[Data listing]
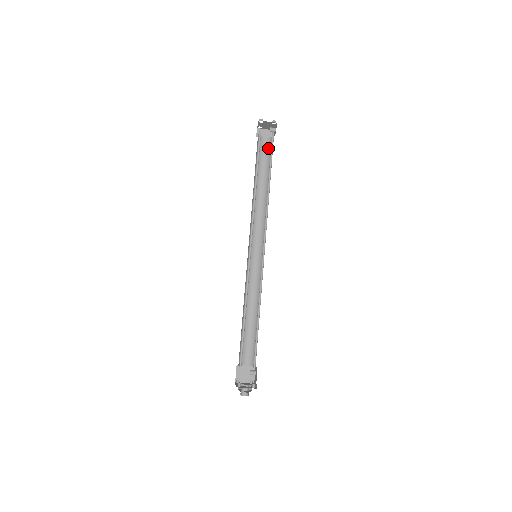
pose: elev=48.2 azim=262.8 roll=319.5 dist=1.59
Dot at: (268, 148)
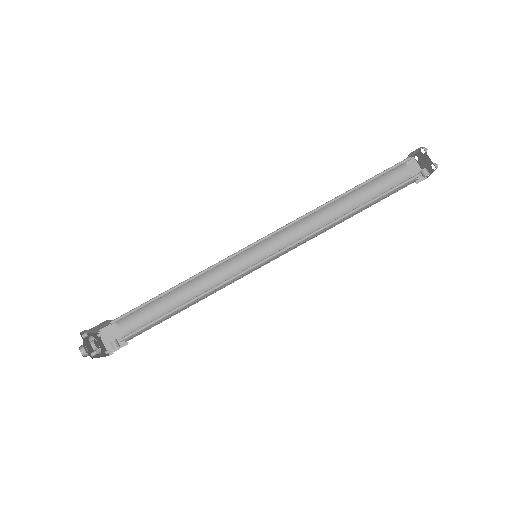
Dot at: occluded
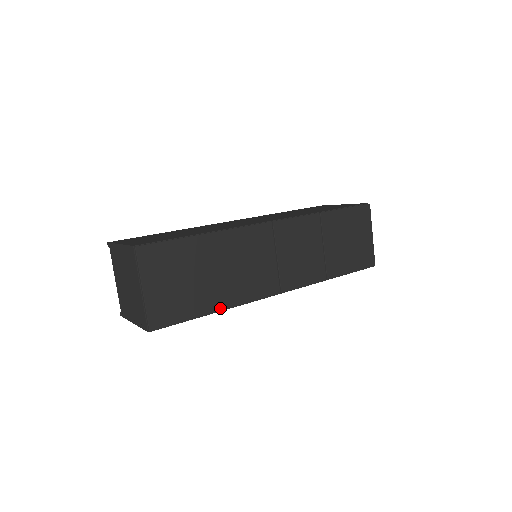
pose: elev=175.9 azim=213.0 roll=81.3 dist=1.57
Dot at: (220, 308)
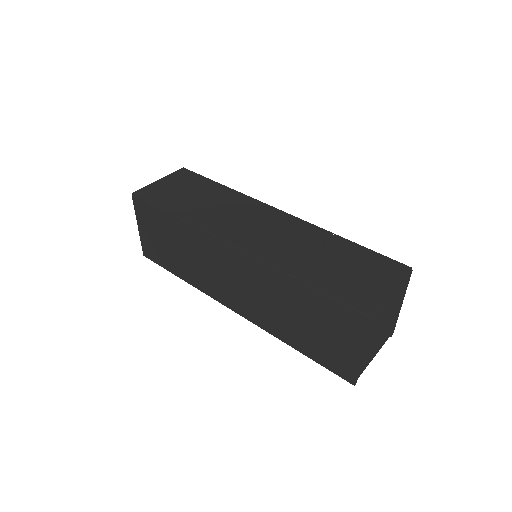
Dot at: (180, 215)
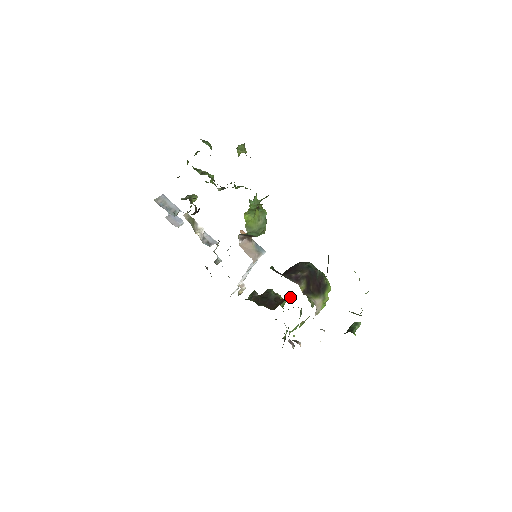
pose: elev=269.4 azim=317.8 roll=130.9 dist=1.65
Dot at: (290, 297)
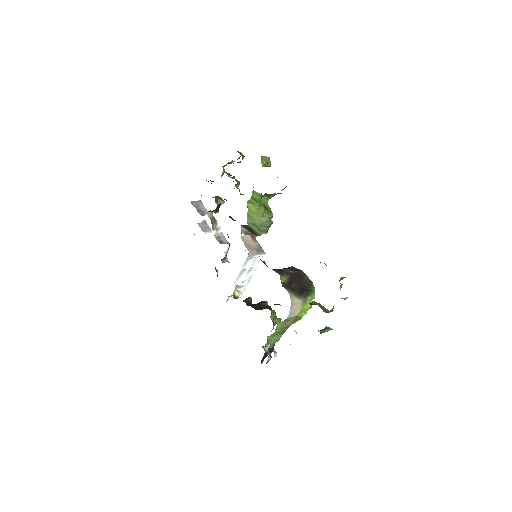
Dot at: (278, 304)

= Work to do =
Give everything from the line containing "pose: elev=269.4 azim=317.8" down to the end of the items as a JSON list of strings, one string per line, with blank lines and the pictures left out.

= Written answer =
[
  "pose: elev=269.4 azim=317.8 roll=130.9 dist=1.65",
  "Dot at: (290, 297)",
  "Dot at: (278, 304)"
]